Numéro 20, rue Peyrolière
Cité épiscopale d’Albi
Cet édifice fait partie des habitations qui ceinturent l’église Saint Salvi en formant un anneau de rues commerçantes. L’emprise de ce quartier correspond à celle de l’ancien “bourg”, cœur de la ville marchande. La dénomination “Peyrolière” rappelle dans cette rue l’activité des chaudronniers, les fabricants de payrols.
L’ensemble de maisons ceinturant ce quartier est appelé la “canourgue”, qui désigne la résidence des chanoines séculiers ; en occitan, canouge. L’édifice occupe une parcelle s’étendant entre la rue Peyrolière et la place du cloître Saint-Salvi.
Comme dans l’habitation voisine, située au n° 22, le premier étage abrite un magnifique plafond peint, daté du XVe siècle. L’héraldique a permis de reconnaître dans ces habitations des logis canoniaux.
Cette habitation est construite en briques, posées en assises régulières. Il s’agit d’un bâtiment à corps unique, qui présente une différence de niveau entre la façade principale donnant sur la rue Peyrolière et l’arrière de l’édifice donnant sur la place du cloître : la façade principale possède deux étages et un demi-étage sous comble, tandis que la façade postérieure en compte seulement deux.
Le rez de-chaussée de celle-ci correspond ainsi au premier étage de la façade principale. Le rez-de-chaussée sur la rue abritait un espace commercial ouvert par deux grandes arcades, partiellement visibles aujourd’hui, qui occupaient toute la façade.

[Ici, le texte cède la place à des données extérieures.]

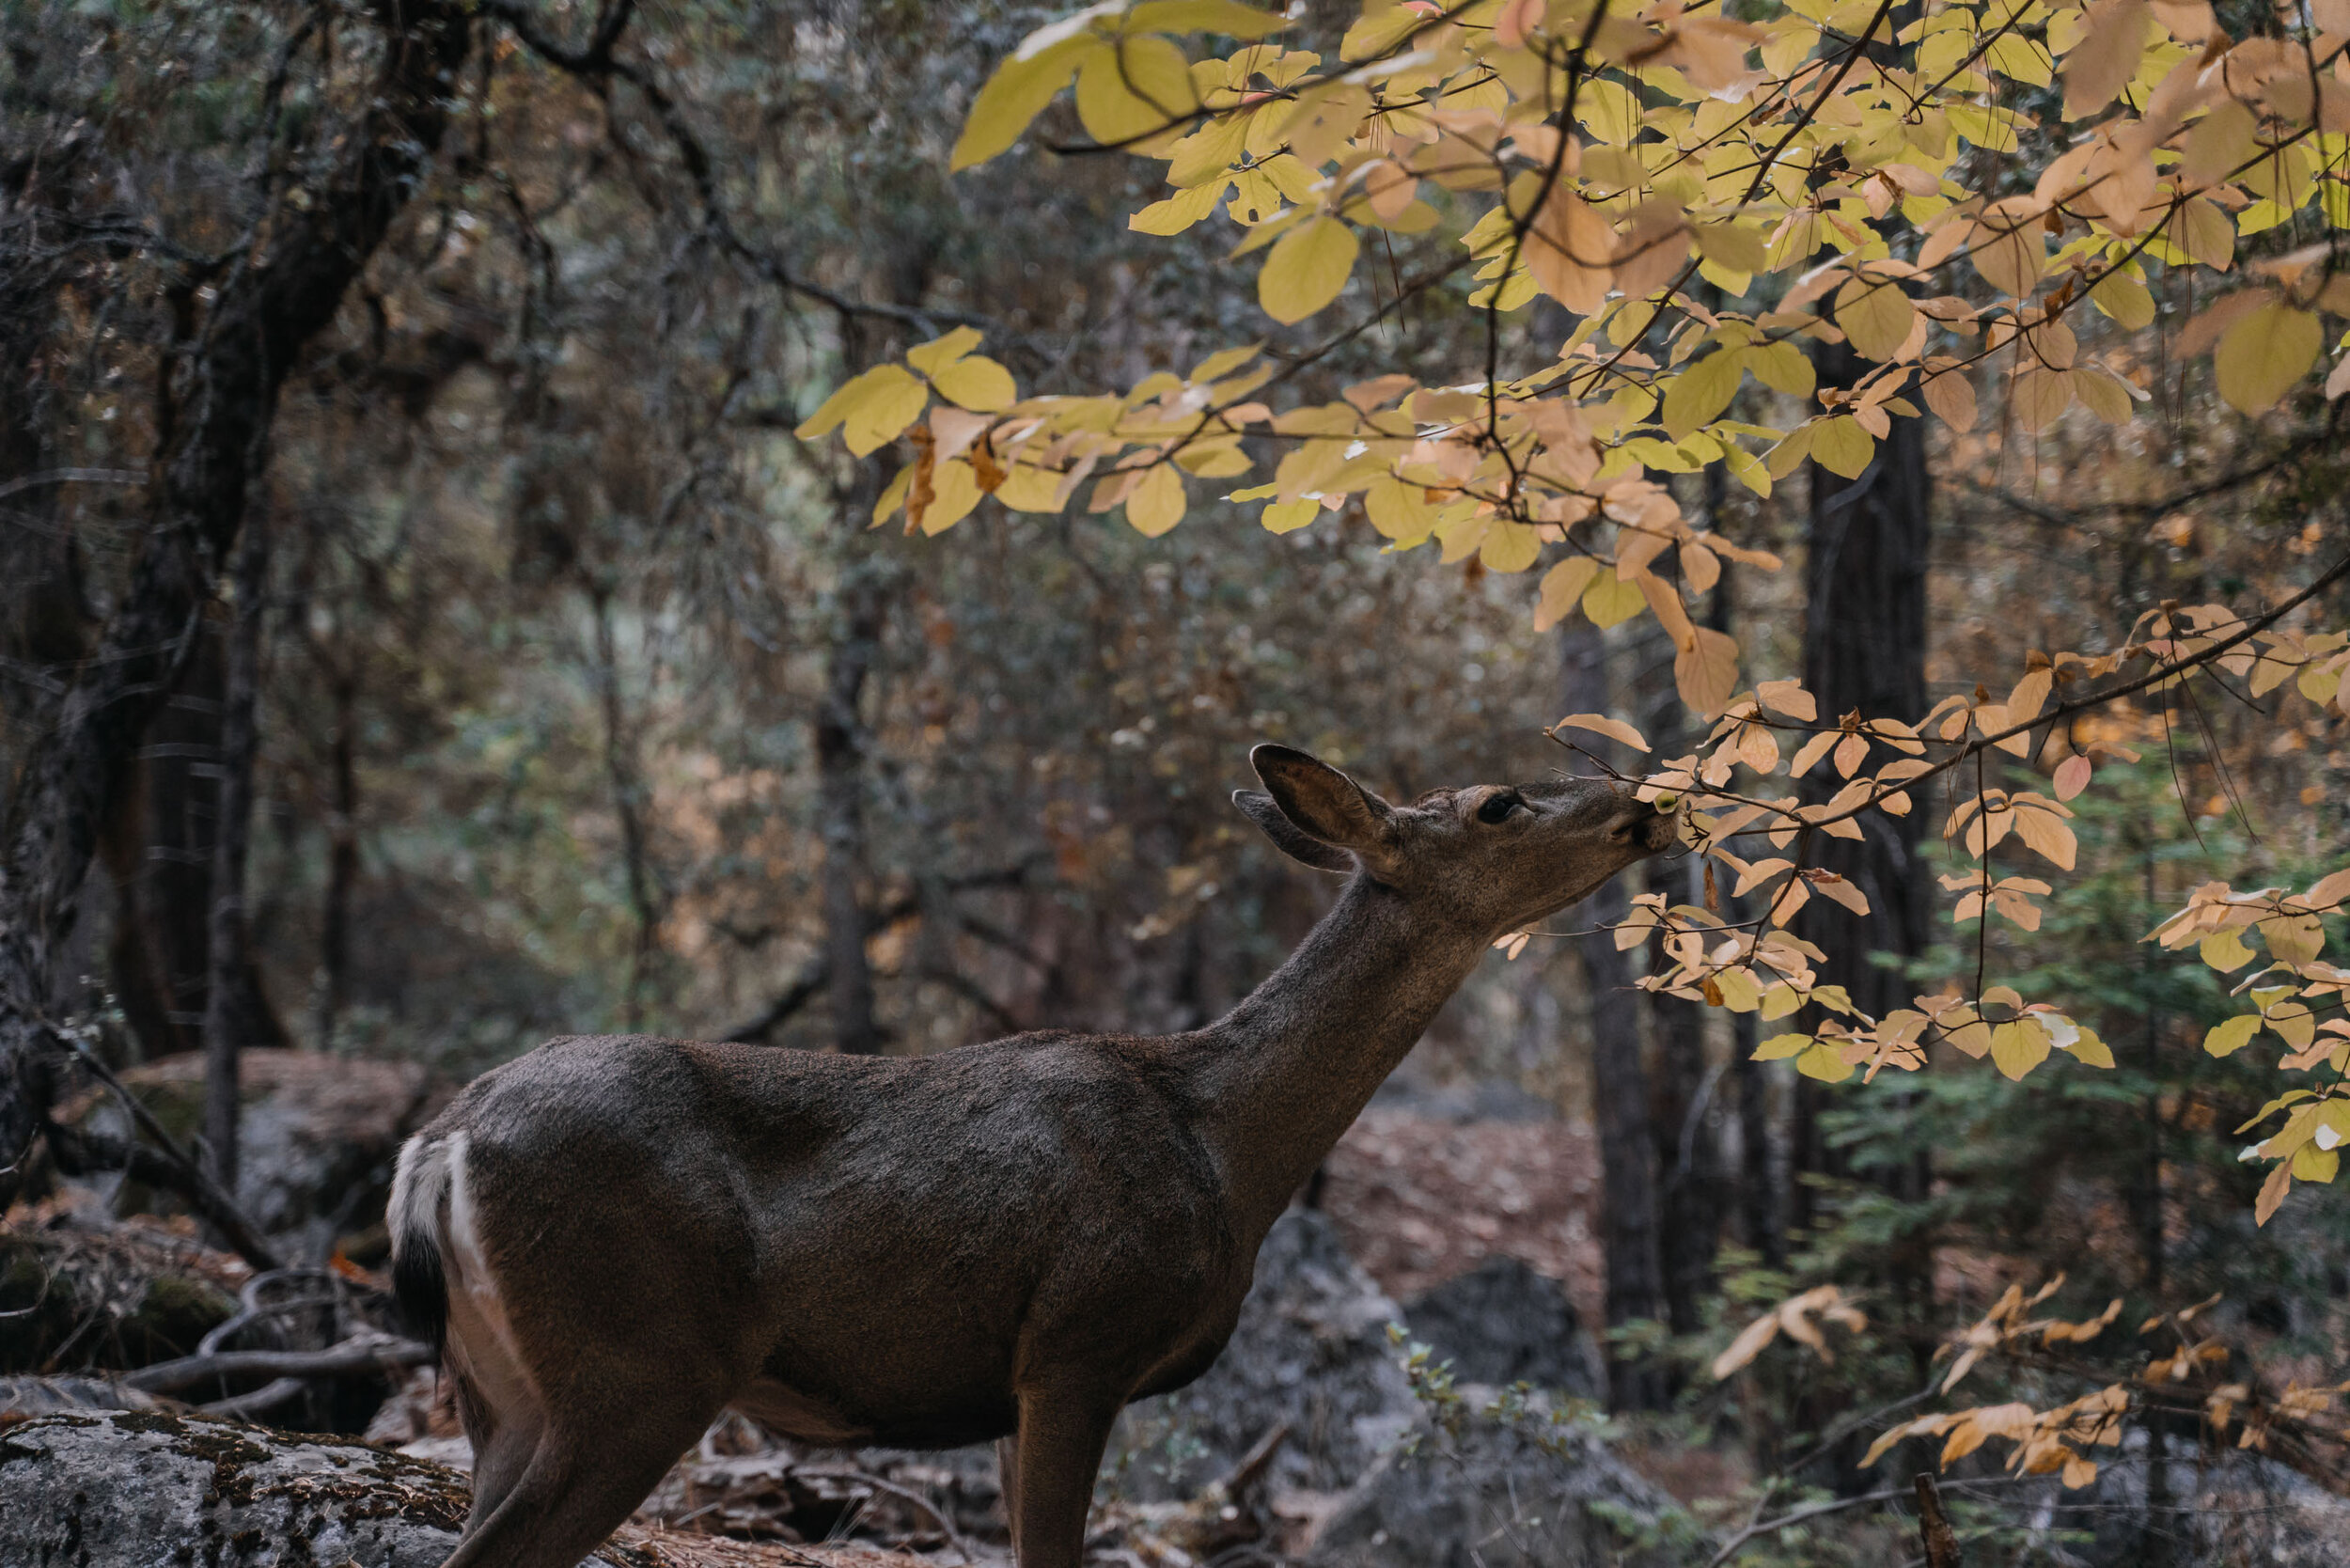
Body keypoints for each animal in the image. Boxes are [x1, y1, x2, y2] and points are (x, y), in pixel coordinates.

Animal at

Elles étaient séparées par un important trumeau de brique dont la largeur permettait probablement de compenser l’absence d’un solide trumeau de pierre ; ce procédé se retrouve dans d’autres constructions de l’époque. La façade arrière donnant sur la place du cloître comporte des couverts jusqu’à la hauteur du premier niveau. L’entrée principale des maisons canoniales de ce quartier se trouvait du côté de la place ou du côté du cloître de Saint-Salvi, permettant un accès aisé à la collégiale.
Cette demeure, tout comme ses voisines, illustre la fonctionnalité d’un quartier canonial ouvert sur la collégiale, et situé au coeur d’un anneau de rues commerçantes, dont l’évocation demeure forte à travers les noms des rues.
Ces deux caractéristiques font du bourg Saint-Salvi un quartier bien délimité au sein de la cité.
Au premier étage, se trouve un remarquable plafond peint, le plus ancien connu à Albi (fin du XVe siècle). Ces peintures ont été mises au jour en 1972 à l’occasion de travaux, et classées le 28 septembre 1972 dans le cadre du mobilier historique.
Ce plafond occupe une vaste pièce de 35 m2, donnant sur le passage Saint-Salvi par deux portes. Quelques travaux furent entrepris en 1973 pour nettoyer les peintures qui recouvrent toute la surface du plafond, poutres, solives, merrains et métopes.
Le rapprochement des scènes de danse macabre avec les reproductions d’un livre de Guyot Marchant, évoquant le même thème et paru en 1475, ainsi que l’examen des blasons, des costumes et des personnages permettent de placer cette réalisation dans la deuxième moitié du XVe siècle.
Les peintures se déploient sur les deux faces des deux poutres, elles représentent divers motifs, dont la représentation de l’une des rares danses macabres encore existantes : sous les arceaux d’une galerie sont figurés des couples en procession, comprenant un mort, un chanoine et un avocat. Faisant face à cette scène macabre, le plafond comporte aussi la figuration de fêtes champêtres, de scènes de bal, rappelant les festivités du cycle de mai et du Carnaval.
Le tout s’accompagne de textes en lettres gothiques, en occitan, parmi lesquels on peut relever celui-ci :
Dame Mort, vous êtes fort diablesse ; vous ne pardonnez point aux bons, pas plus qu’aux méchants… Vous ne cessez de ruiner la nature… Vous êtes laide et avez mauvaise figure…
Ces peintures offrent aussi une grande variété de décors avec de nombreux personnages vêtus de costumes d’époque, ainsi un bourgeois ou un marchand, un évêque avec sa crosse ou bien encore un curieux Janus coiffé d’une coule à oreilles d’âne.
On y voit également beaucoup de décors floraux et d’animaux : un chien de chasse au repos qui révèle une grande maîtrise du dessin, deux chiens s’opposant, des poissons, des oiseaux…
Ce plafond et d’autres qui se localisent dans le secteur sauvegardé, offrent un magnifique ensemble figurant parfaitement l’évolution artistique des plafonds peints entre les XVe et XVIIIe siècles.